A esquerda escolhe abdicar de usar toda a subcultura da saúde e do desenvolvimento pessoal como ferramenta para lutar por uma vida melhor, só porque boa parte dessa subcultura está, no momento, nas mãos de gente de direita.
02/04/24
Sobre a geração Z no mercado de trabalho
O neoliberalismo - um sistema anti-humano - atuou destrutivamente dos dois lados desta relação, produzindo um paradoxo.
Do lado do mercado de trabalho, levou a vagas de trabalho (sequer dá para chamar elas de "empregos", de tão ruim que são) que hiperexploraram ao mesmo tempo que oferecem remunerações baixíssimas.
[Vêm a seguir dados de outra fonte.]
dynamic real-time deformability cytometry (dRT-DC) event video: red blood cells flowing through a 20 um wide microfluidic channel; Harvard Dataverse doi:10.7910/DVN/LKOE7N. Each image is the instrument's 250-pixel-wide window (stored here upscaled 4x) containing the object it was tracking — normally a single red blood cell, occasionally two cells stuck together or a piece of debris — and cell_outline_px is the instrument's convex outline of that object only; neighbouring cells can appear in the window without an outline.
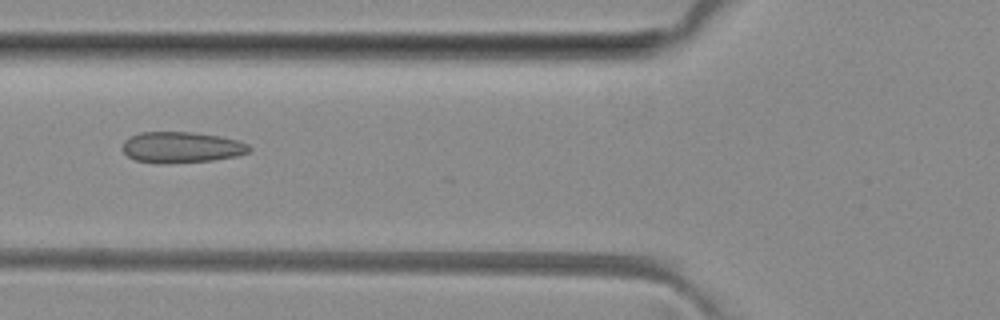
{"species": "common noctule bat (a hibernating species)", "species_latin": "Nyctalus noctula", "temperature_condition": "room temperature", "stored_images_in_passage": 6, "camera_frame_rate_fps": 3000, "um_per_image_px": 0.085, "animal": {"sex": "female", "body_mass_g": 29.2, "forearm_length_mm": 56.3}, "frame": {"image": 1, "passage_image": 5, "time_ms": 4.667, "image_size_px": [1000, 320], "cell_outline_px": [[252, 148], [248, 152], [236, 156], [212, 160], [164, 164], [156, 164], [136, 160], [128, 156], [120, 148], [124, 140], [140, 132], [192, 132], [220, 136], [236, 140], [248, 144]], "centroid_in_image_um": [15.39, 12.53], "position_along_channel_um": 110.4, "area_um2": 23.0}}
É um retorno ao século XIX. São vagas de trabalho tão ruins que de fato é uma opção racional simplesmente se recusar a se submeter a elas.
Do lado dos trabalhadores, o neoliberalismo criou uma geração mimada, indisciplinada, distraída, perdida em intermináveis fantasias, ansiosa, psicologicamente incapaz de lidar com a frustração, doente física e mentalmente, uma geração de indivíduos que sequer conseguiram formar uma identidade pessoal, sequer sabem quem são. Uma geração que sequer possui um estoque de saúde e vitalidade para o mercado de trabalho consumir e destruir (como ele sempre vez).
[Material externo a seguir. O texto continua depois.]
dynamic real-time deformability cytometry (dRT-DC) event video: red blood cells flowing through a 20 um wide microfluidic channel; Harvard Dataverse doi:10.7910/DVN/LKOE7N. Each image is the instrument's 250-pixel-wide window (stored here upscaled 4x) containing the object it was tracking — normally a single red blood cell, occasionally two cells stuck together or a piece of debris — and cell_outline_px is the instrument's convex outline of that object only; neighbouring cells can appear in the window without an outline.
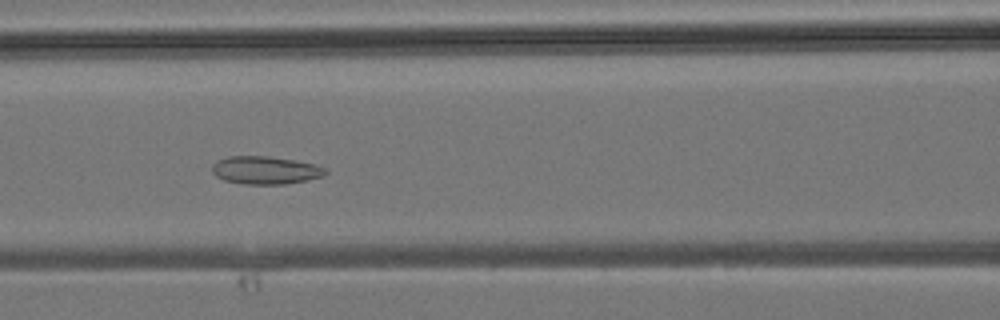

O neoliberalismo sempre foi uma força destrutiva que destrói o futuro (o longo prazo) para maximizar o lucro imediato, do presente (o curto prazo). O problema é que ele já está fazendo isso há mais de 30 anos, e o futuro que ele destruiu está se tornando o nosso presente. A conta chegou. Ele - com sua inesgotável prática de externalizar os custos para assim produzir lucro imediato - produziu uma geração inteira inapta ao trabalho, ao mesmo tempo em que produziu vagas de trabalho insalubres.
11/04/24
Acredito que mais de 80% do quantitativo de doenças da população mundial poderia ser evitado se vivêssemos numa sociedade que preza pela saúde em vez de prezar pelo lucro de curto prazo e pelo prazer imediato.